Étymologie :
À propos de mécanique
En tant que science, la mécanique étudie les relations entre les mouvements de la matière et les forces qui s’y exercent. En tant qu’activité humaine, la mécanique est l’art de construire et d’utiliser des machines ou autres dispositifs mécaniques. À ce propos, les mots mécanique et machine proviennent, par le latin, d’un même mot grec dont le premier sens est plus général.
Des mots grecs à l’origine…
Le verbe grec mêkhanan signifie « imaginer », « fabriquer », « causer », et mêkhanê désigne tout « moyen », concret ou abstrait, mis en œuvre pour atteindre un certain but. Ce moyen peut être inventif, ingénieux, et consister en particulier en l’art de construire une machine, comme dans l’expression grecque mêkhanikos tekhnê « technique de construction des machines ». De là, mêkhanê peut désigner la machine elle-même, pour la guerre en particulier (ou aussi la machinerie du théâtre). Ainsi, le traité Mêkhanika, attribué sans certitude à Aristote, porte sur les machines simples (levier, poulie, etc.). Signalons enfin que mêkhanê peut aussi être pris en mauvaise part, quand l’ingéniosité devient ruse, voire machination.
… puis des mots latins, et français
Même à l’époque classique coexistaient en grec plusieurs dialectes. Ainsi, le mot mêkhanê prenait aussi la forme makhana (notamment en dorien, dans le sud de la Grèce). De là deux familles d’emprunts en latin : de mêkhanê est issu mechanica, d’où mechanicus, et de makhana est issu machina « machine », d’où machinalis « relatif à la machine », machinatio « machine, mécanisme » (cf. la partie consacrée aux machines du De Architectura de Vitruve) ou dans l’abstrait « machination ».
En français, on retrouve les deux familles : mécanique, mécaniser… et d’autre part machine, machination… puis aussi machinisme… Les mots mécanique et machine sont donc liés : c’est un machiniste ou un mécanicien (le mécano) qui conduit une machine. De même en anglais mechanics, machine, en italien meccanica, macchina, espagnol mecánica, máquina, allemand Mechanik, Maschine. Quant au Meccano, son nom est international.
En français, les adjectifs mécanique et surtout machinal qualifient tout comportement répétitif, poursuivi sans imagination.

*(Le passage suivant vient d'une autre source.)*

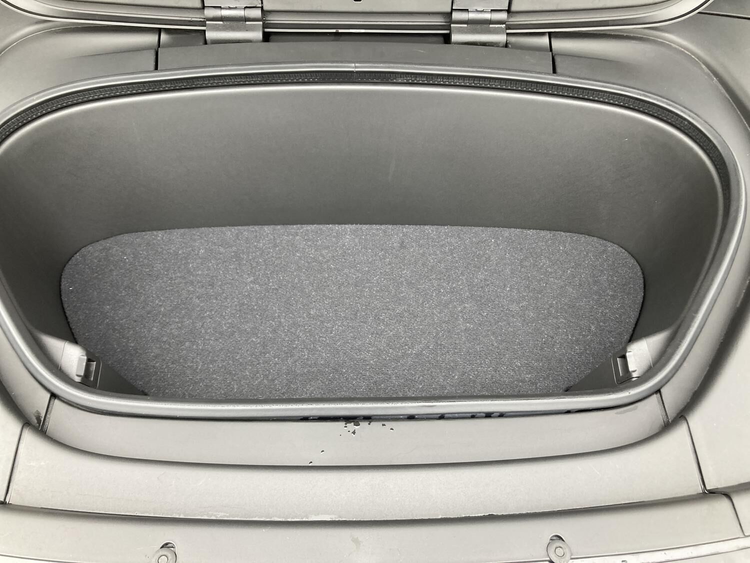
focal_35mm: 28
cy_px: 282
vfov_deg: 49.7
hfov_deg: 63.4
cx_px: 375
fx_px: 607
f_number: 1.8
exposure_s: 1/87
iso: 80
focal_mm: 3.99
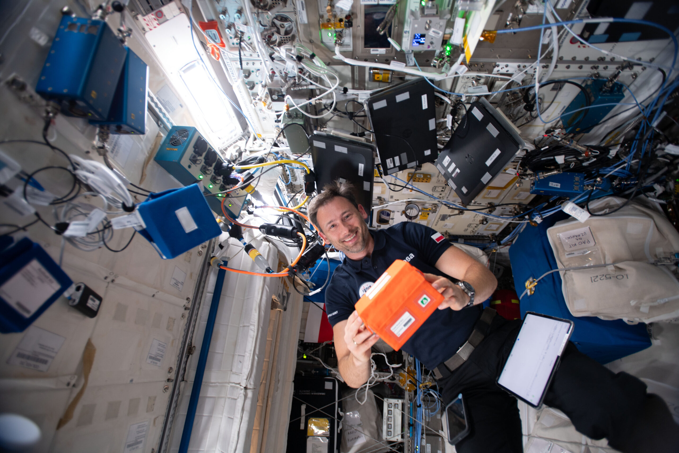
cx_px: 340
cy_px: 226
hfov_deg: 93.3
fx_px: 321
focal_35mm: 17
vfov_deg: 70.4
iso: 500
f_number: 2.8
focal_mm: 17
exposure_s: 1/25
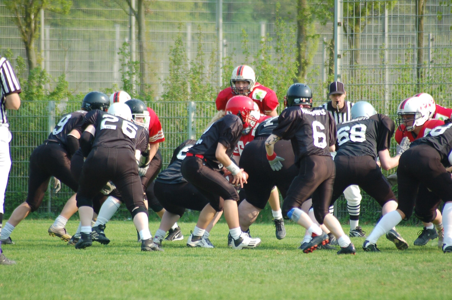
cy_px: 150
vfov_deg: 3.0
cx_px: 226
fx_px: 5639
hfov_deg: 4.6
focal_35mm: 450
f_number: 5.6
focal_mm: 300
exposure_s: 1/500
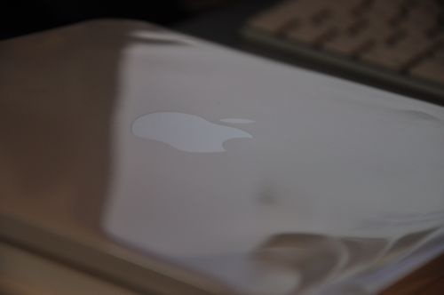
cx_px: 222
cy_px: 148
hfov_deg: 13.1
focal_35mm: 158
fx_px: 1940
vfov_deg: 8.7
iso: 400
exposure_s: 1/60
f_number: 5.6
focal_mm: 105
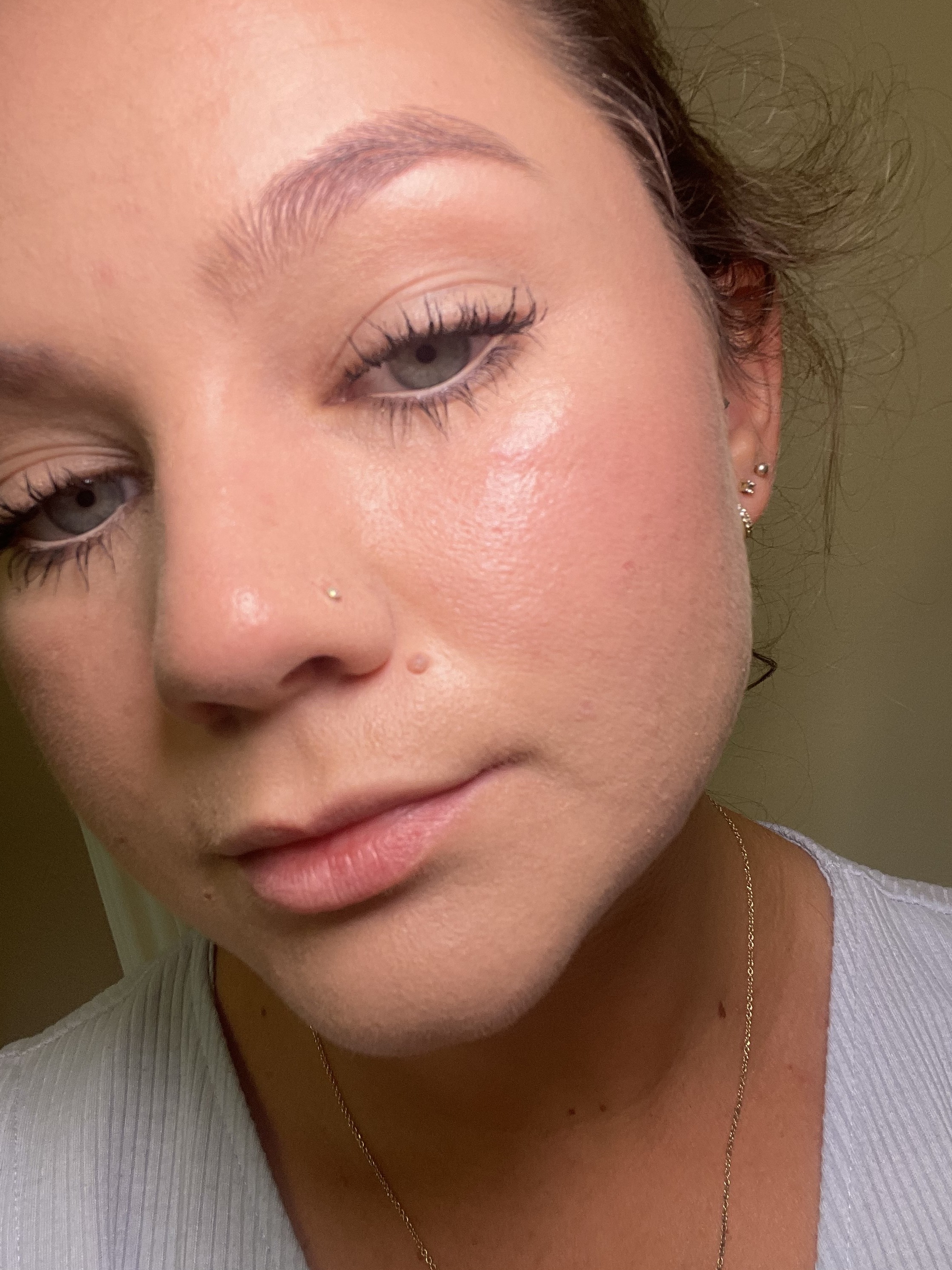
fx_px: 1137
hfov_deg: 45.4
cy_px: 618
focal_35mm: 31
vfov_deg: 58.3
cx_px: 472
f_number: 2.2
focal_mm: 2.71
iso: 64
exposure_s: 1/120
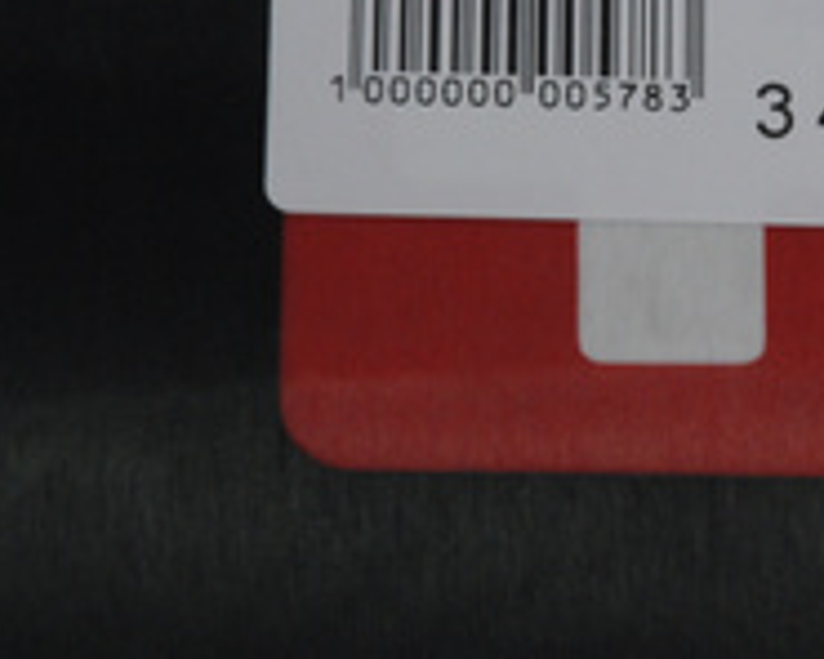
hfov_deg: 5.8
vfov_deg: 4.6
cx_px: 646
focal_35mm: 336
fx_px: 8194
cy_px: 127
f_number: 8
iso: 1400
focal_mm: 98
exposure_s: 1/125
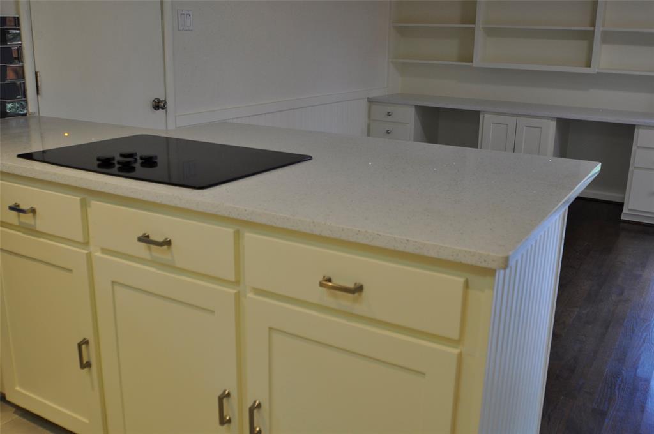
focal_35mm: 36
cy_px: 217
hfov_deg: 53.2
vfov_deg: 36.8
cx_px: 327
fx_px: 653
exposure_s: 1/60
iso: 400
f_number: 4.5
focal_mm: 24
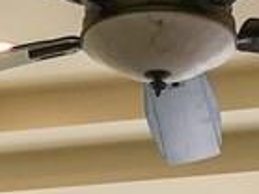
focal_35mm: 206
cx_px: 177
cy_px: 649
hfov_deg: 9.6
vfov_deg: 6.4
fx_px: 1540
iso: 20
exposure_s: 1/193
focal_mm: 3.99
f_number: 1.8
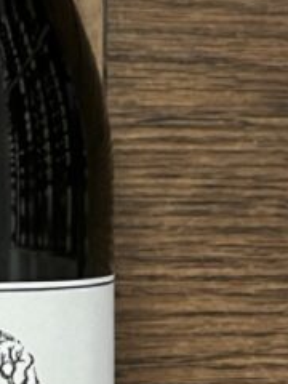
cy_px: 173
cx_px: -66
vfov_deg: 17.7
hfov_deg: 13.0
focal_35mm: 111
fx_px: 1231
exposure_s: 1/50
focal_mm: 5.1
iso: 400
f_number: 1.6
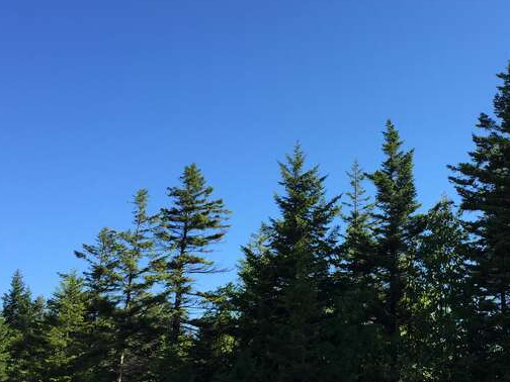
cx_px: 358
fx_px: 678
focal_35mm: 46
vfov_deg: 31.5
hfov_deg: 40.5
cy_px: 175
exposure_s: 1/791
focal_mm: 4.15
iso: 32
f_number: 2.2
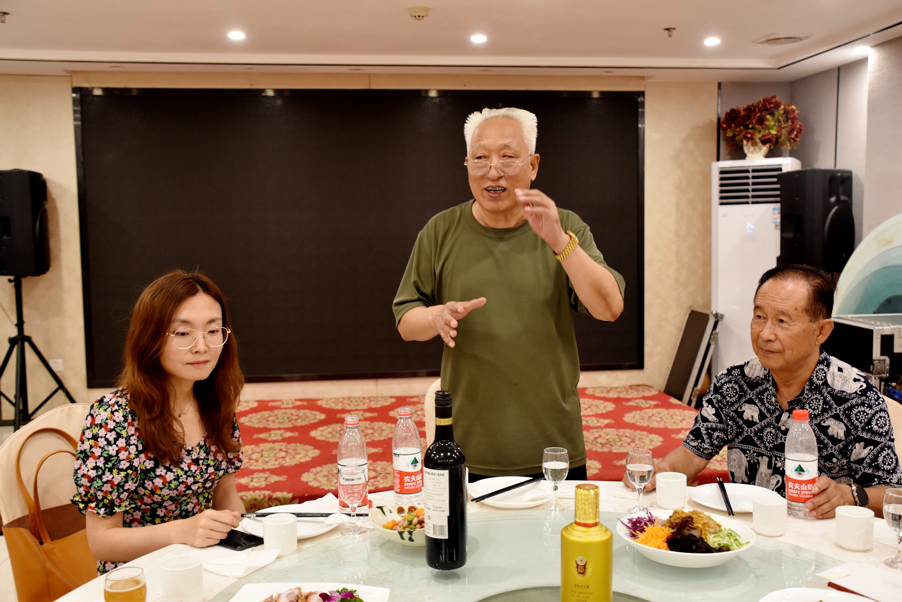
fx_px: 902
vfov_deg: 36.9
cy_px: 301
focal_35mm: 36
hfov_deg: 53.1
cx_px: 451
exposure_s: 1/60
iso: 1400
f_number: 4
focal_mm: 24
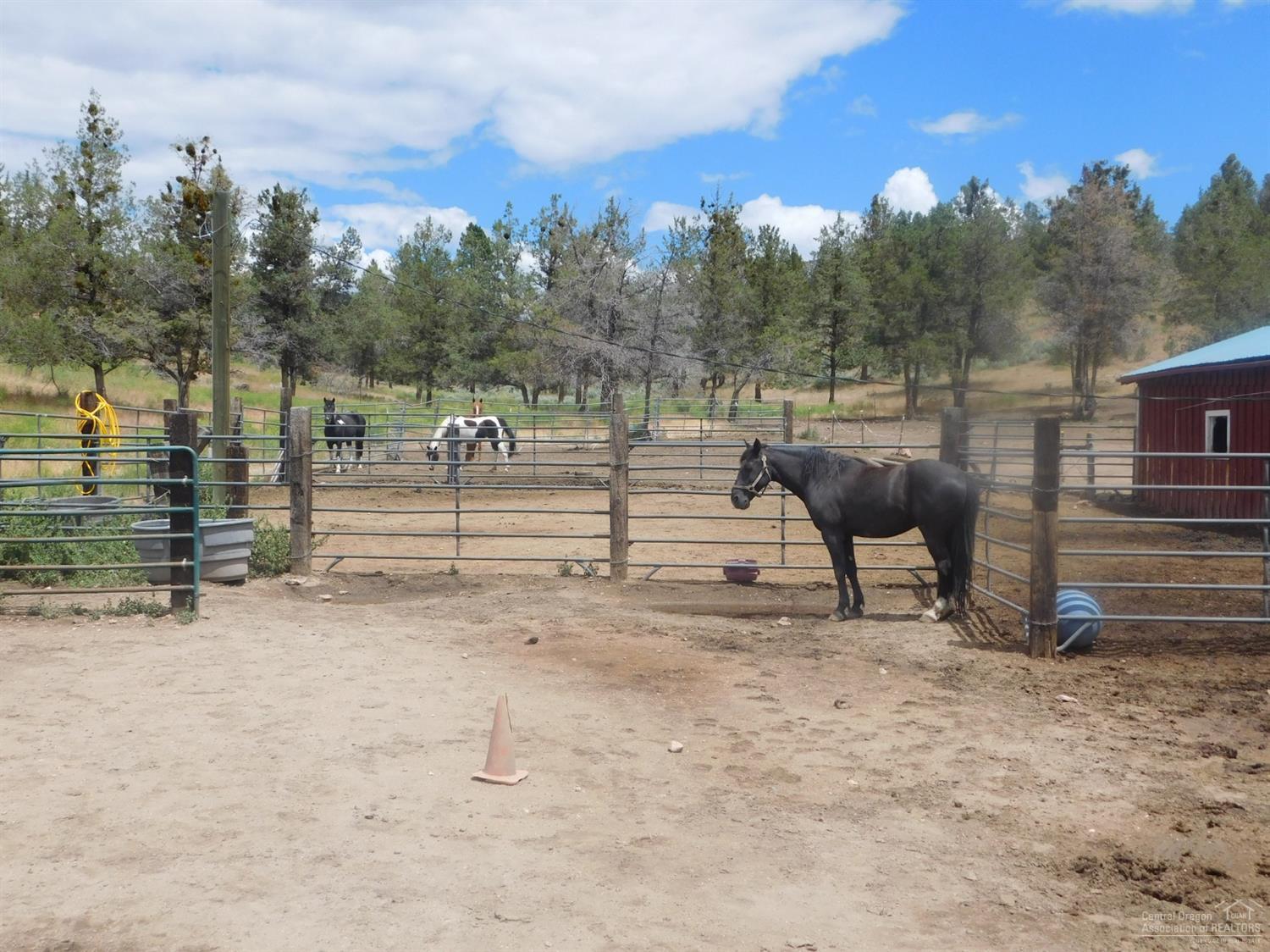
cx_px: 635
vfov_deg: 39.6
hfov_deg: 51.4
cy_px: 476
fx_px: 1320
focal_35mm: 36
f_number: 7
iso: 125
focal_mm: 6.3
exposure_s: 1/500
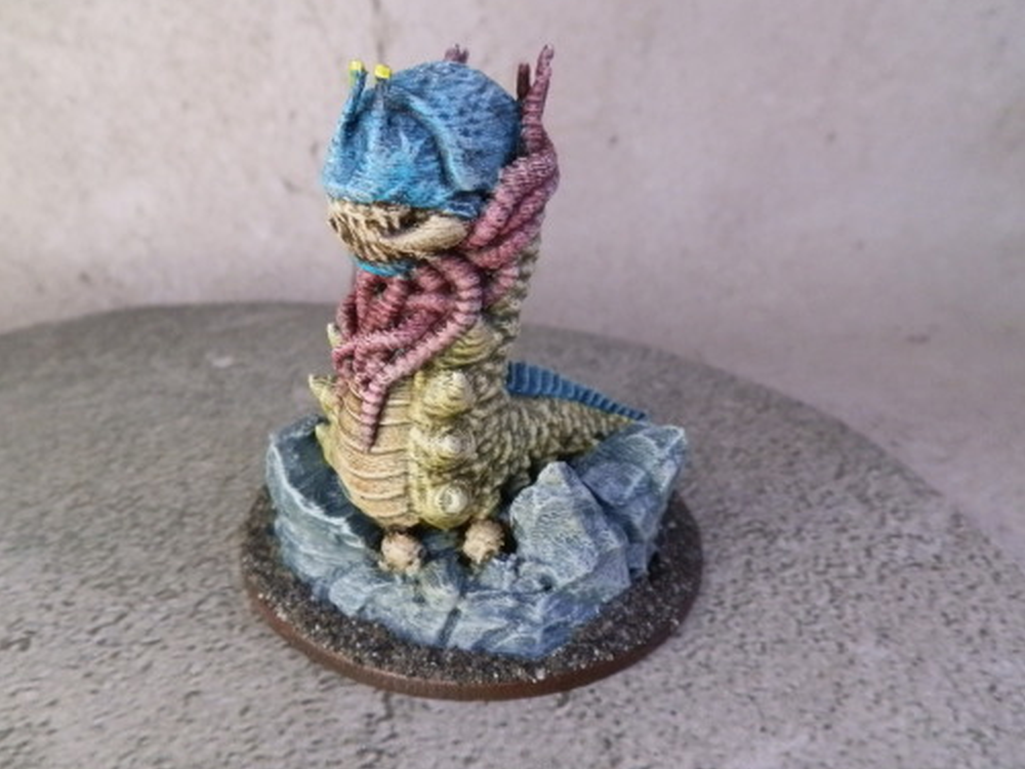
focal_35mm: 30
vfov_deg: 46.8
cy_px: 383
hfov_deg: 59.9
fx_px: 888
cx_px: 480
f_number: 3.1
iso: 400
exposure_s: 1/100
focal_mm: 5
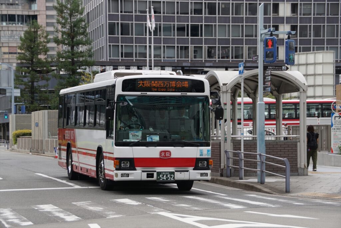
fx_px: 1137
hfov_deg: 17.1
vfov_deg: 11.4
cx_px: 170
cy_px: 114
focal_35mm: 120
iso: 100
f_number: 5.6
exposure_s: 1/160
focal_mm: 80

Et le comble, c’est l’apparition familière au XIXe siècle du masculin de la machine, le machin, terme aussi péjoratif que peut l’être le mot engin.
Retour aux sources… de l’imagination
Heureusement, la créativité exprimée en grec par mêkhanê conserve toute sa pertinence au vu des formes variées que prend la mécanique dans toutes sortes de domaines : mécanique des fluides, de la dynamique de l’atmosphère à la microfluidique, mécanique des solides (viscoélastiques par exemple), sans parler de mécanique relativiste ou quantique… La biomécanique est aussi source d’innovation. À ce propos, même si l’animal-machine de Descartes n’a plus aucune actualité, quelques noms de machines viennent de noms d’animaux, comme on le voit dans l’épilogue.
Épilogue
En grec, le nom de la grue, l’oiseau, geranos, désignait aussi la machinerie qui soulevait et déplaçait les acteurs au théâtre (cf. le deus ex machina des Romains). En latin, Vitruve a donné le nom de l’oiseau, grus, à un engin de guerre en forme de grue. Ensuite, dans la plupart des langues, l’oiseau a donné son nom à l’engin de levage (anglais, crane, italien, gru…) ou presque (allemand, Kranich et Kran, espagnol, grulla et grú). Un vocabulaire « biomécanique », si l’on ose dire.